When run in a docker container (see the next section), the anonymization method can be selected by specifying the USE_CORRECTOR environment variable (set it to true to select the replacement method).

The input must be plain text, processing CONLL documents is not supported yet.



Run the following commands to build the docker image:

git clone https://github.com/nytud/anonymizer_hu.git
cd anonymizer_hu
make build_docker

If you do not want the model files to be downloaded each time a new container is started, you can run ./docker/install.sh ./models before the build command.

Start a container

Use make run_docker or write a docker run command, e. g.

docker run --rm -d --name anonymizer_hu --gpus '"device=0"' -e USE_CORRECTOR=true -p <port>:5000 nytud/anonymizer:latest

The docker_run command above specifies the environment variable USE_CORRECTOR that determines which anonymization method will be applied to the input.

Specifying a GPU makes sense even if you do not use the neural decoder required for the replacement anonymization method as the detector (the model that identifies named entities) is a neural network as well.

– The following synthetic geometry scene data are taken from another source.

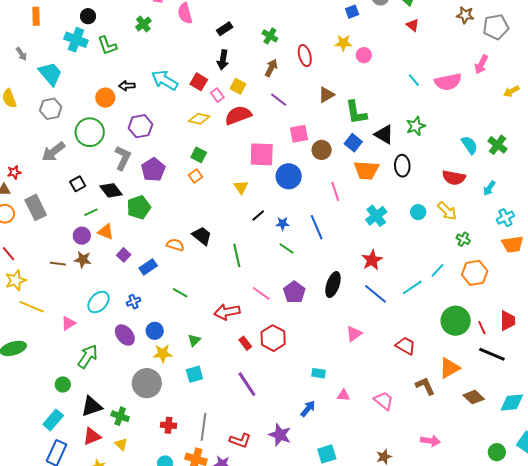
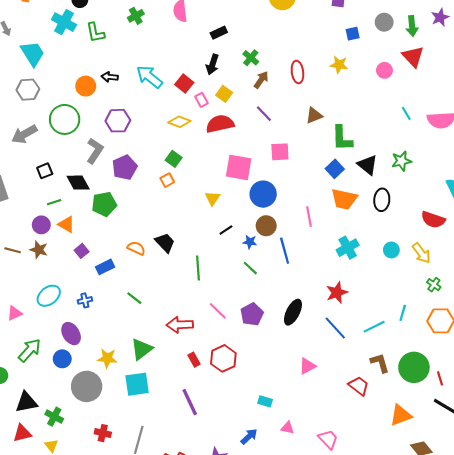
red triangle: (413, 25) -> (413, 57), size x1.6
green cross: (270, 36) -> (251, 58), moved
pink circle: (364, 55) -> (384, 70), moved
brown circle: (322, 150) -> (266, 226), moved
cyan line: (437, 270) -> (403, 313), turned -35
blue circle: (155, 331) -> (62, 359), moved
green triangle: (194, 340) -> (142, 349), size x1.6
cyan square: (194, 374) -> (137, 384), size x1.4
brown L-shape: (425, 386) -> (380, 363), moved

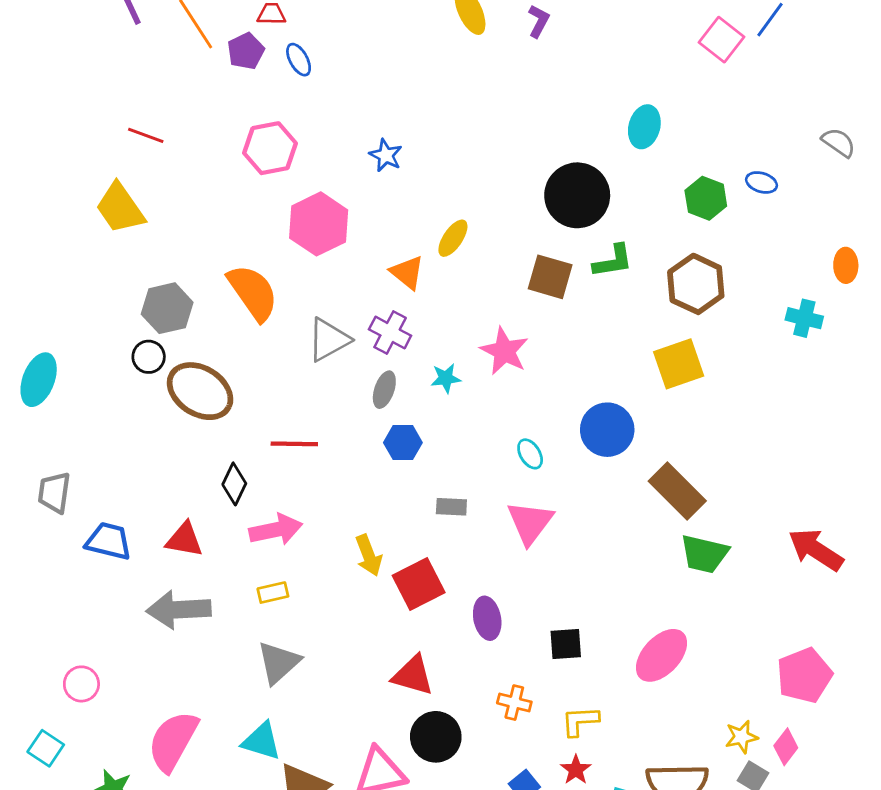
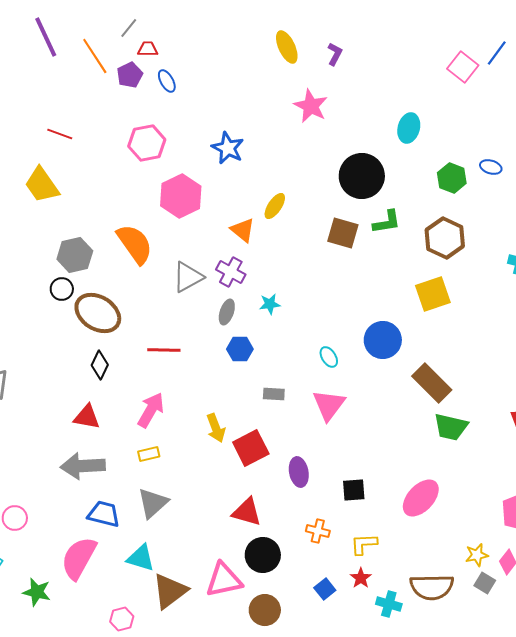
blue star: (386, 155) -> (228, 148), size x1.4
pink star: (504, 351) -> (311, 106), moved
black diamond: (234, 484) -> (100, 365), moved
pink arrow: (276, 530) -> (151, 410), turned -48
blue trapezoid: (109, 541) -> (104, 514), moved

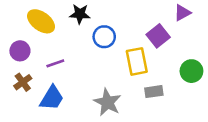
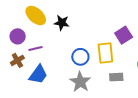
black star: (80, 14) -> (62, 23), moved
blue circle: (104, 37) -> (80, 57), moved
purple line: (55, 63) -> (35, 49), moved

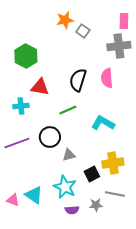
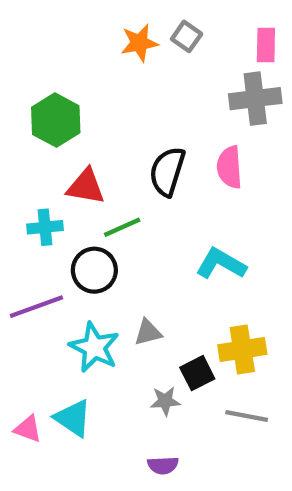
gray square: (83, 31) -> (187, 36), moved
green line: (68, 110) -> (122, 227), moved
black circle: (50, 137) -> (94, 270), moved
cyan star: (65, 187) -> (94, 347), moved
gray star: (96, 205) -> (165, 401), moved
purple semicircle: (72, 210) -> (163, 465), moved

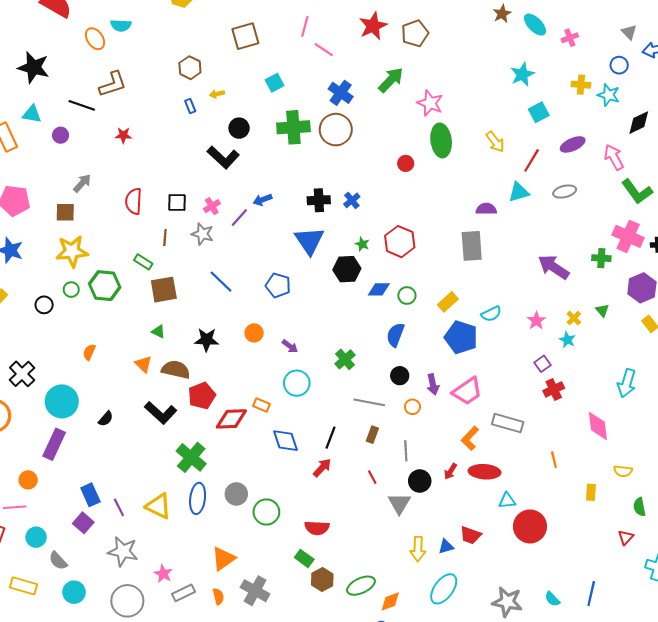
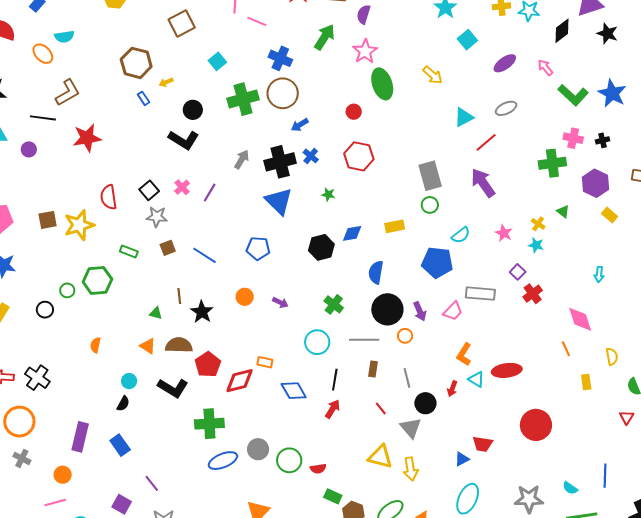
brown hexagon: (190, 68) -> (136, 63), size x1.4
pink star: (430, 103) -> (365, 51), turned 30
red star: (123, 135) -> (87, 138), size x1.8
pink arrow: (614, 157) -> (545, 67), size x0.7
red line: (532, 160) -> (486, 142), moved, turned 30
gray arrow: (82, 183) -> (242, 159), moved
blue arrow: (263, 200) -> (300, 125), moved
black cross: (319, 200) -> (280, 162), size x1.4
black square: (177, 203) -> (149, 190), turned -30
purple semicircle: (486, 209) -> (364, 14), moved, turned -60
gray star: (203, 234) -> (157, 217), moved
pink cross: (628, 236) -> (573, 138), size x0.7
brown line: (165, 238) -> (179, 296), moved
red hexagon: (400, 242) -> (359, 156), moved
yellow star: (72, 251) -> (79, 225), moved
green cross: (601, 258) -> (552, 163), size x1.5
purple arrow: (554, 267) -> (483, 183), moved, turned 32
black hexagon: (347, 269) -> (321, 247), moved
brown square: (164, 290) -> (168, 248), moved, size x0.6
green circle: (407, 296) -> (430, 205), moved
yellow rectangle: (448, 302) -> (395, 226), moved, turned 42
black star: (207, 340) -> (202, 312), turned -30
black circle: (400, 376) -> (387, 309), size x1.8
cyan circle: (297, 383) -> (317, 342), moved
cyan arrow: (627, 383) -> (599, 274), size x0.6
pink trapezoid: (467, 391) -> (453, 311), size x0.7
cyan circle: (62, 401) -> (129, 381), moved, size x0.5
gray rectangle: (508, 423) -> (480, 294), moved
green cross: (191, 457) -> (209, 424), turned -32
orange line: (554, 460) -> (566, 349), moved
yellow semicircle: (623, 471) -> (612, 356), turned -96
red ellipse: (485, 472) -> (507, 370), moved
blue rectangle: (90, 495) -> (120, 445), moved
blue ellipse: (198, 498) -> (223, 461), turned 72
cyan triangle: (507, 501) -> (476, 379), moved, turned 48
yellow triangle: (158, 506) -> (380, 457), moved
red semicircle: (317, 528) -> (318, 469), moved, size x0.7
yellow arrow: (418, 549) -> (411, 469), moved

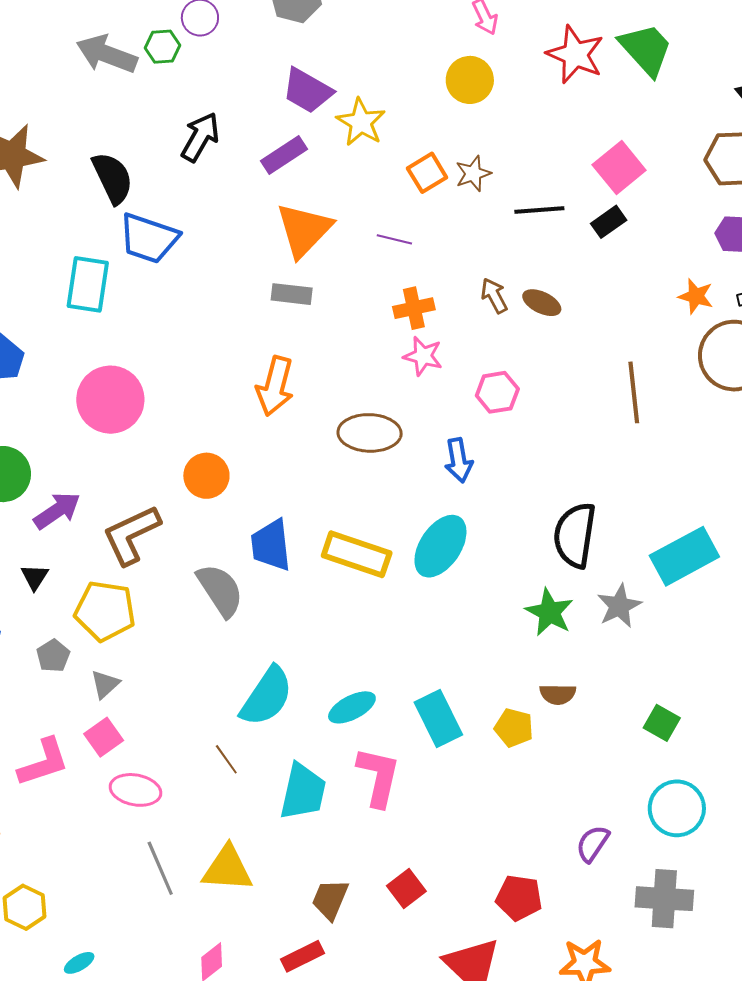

The application reacts to POST API requests, for example:

$ curl -X 'POST' '<port>:5000/anonymize' \
  -H 'accept: application/json' \
  -H 'Content-Type: application/json' \
  -d '{"text": "Some text", "format": "text"}

where <port> is the port on which the application is running. A free port is identified automatically if the container is started with make run_docker.

The application returns a JSON response:

  "original_text": "Some text",
  "anonymized_text": "Same text but anonymized",
  "format": "text"

Stop the container

Use either make stop_docker or docker container stop anonymizer_hu.